Print every line below. Match each one exactly.

------------

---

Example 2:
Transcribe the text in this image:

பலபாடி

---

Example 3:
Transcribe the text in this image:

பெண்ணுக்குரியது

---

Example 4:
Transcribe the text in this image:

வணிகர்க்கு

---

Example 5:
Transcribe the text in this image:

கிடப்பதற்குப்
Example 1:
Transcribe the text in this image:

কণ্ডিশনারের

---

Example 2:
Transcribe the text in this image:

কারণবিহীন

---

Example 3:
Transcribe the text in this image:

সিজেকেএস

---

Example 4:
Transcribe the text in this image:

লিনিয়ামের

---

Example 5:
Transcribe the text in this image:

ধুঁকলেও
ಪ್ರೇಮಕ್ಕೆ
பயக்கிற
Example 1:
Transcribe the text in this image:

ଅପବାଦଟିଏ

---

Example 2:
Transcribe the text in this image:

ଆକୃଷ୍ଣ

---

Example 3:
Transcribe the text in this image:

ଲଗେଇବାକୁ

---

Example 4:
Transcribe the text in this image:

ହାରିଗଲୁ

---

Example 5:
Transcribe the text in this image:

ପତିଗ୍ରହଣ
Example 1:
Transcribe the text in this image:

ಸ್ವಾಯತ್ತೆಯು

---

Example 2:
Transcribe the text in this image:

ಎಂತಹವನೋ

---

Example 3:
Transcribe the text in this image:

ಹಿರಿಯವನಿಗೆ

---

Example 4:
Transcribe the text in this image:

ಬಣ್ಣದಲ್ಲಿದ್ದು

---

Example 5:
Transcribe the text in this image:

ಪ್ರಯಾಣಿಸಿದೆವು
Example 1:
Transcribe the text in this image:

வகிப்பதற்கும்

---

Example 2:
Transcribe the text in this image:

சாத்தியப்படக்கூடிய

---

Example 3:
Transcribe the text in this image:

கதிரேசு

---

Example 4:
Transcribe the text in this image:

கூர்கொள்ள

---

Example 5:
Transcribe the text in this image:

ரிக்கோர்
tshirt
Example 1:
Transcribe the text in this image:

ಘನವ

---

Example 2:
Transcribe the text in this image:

------------

Answer below |
---

Example 2:
Transcribe the text in this image:

பலபாடி

---

Example 3:
Transcribe the text in this image:

பெண்ணுக்குரியது

---

Example 4:
Transcribe the text in this image:

வணிகர்க்கு

---

Example 5:
Transcribe the text in this image:

கிடப்பதற்குப்
Example 1:
Transcribe the text in this image:

কণ্ডিশনারের

---

Example 2:
Transcribe the text in this image:

কারণবিহীন

---

Example 3:
Transcribe the text in this image:

সিজেকেএস

---

Example 4:
Transcribe the text in this image:

লিনিয়ামের

---

Example 5:
Transcribe the text in this image:

ধুঁকলেও
ಪ್ರೇಮಕ್ಕೆ
பயக்கிற
Example 1:
Transcribe the text in this image:

ଅପବାଦଟିଏ

---

Example 2:
Transcribe the text in this image:

ଆକୃଷ୍ଣ

---

Example 3:
Transcribe the text in this image:

ଲଗେଇବାକୁ

---

Example 4:
Transcribe the text in this image:

ହାରିଗଲୁ

---

Example 5:
Transcribe the text in this image:

ପତିଗ୍ରହଣ
Example 1:
Transcribe the text in this image:

ಸ್ವಾಯತ್ತೆಯು

---

Example 2:
Transcribe the text in this image:

ಎಂತಹವನೋ

---

Example 3:
Transcribe the text in this image:

ಹಿರಿಯವನಿಗೆ

---

Example 4:
Transcribe the text in this image:

ಬಣ್ಣದಲ್ಲಿದ್ದು

---

Example 5:
Transcribe the text in this image:

ಪ್ರಯಾಣಿಸಿದೆವು
Example 1:
Transcribe the text in this image:

வகிப்பதற்கும்

---

Example 2:
Transcribe the text in this image:

சாத்தியப்படக்கூடிய

---

Example 3:
Transcribe the text in this image:

கதிரேசு

---

Example 4:
Transcribe the text in this image:

கூர்கொள்ள

---

Example 5:
Transcribe the text in this image:

ரிக்கோர்
tshirt
Example 1:
Transcribe the text in this image:

ಘನವ

---

Example 2:
Transcribe the text in this image:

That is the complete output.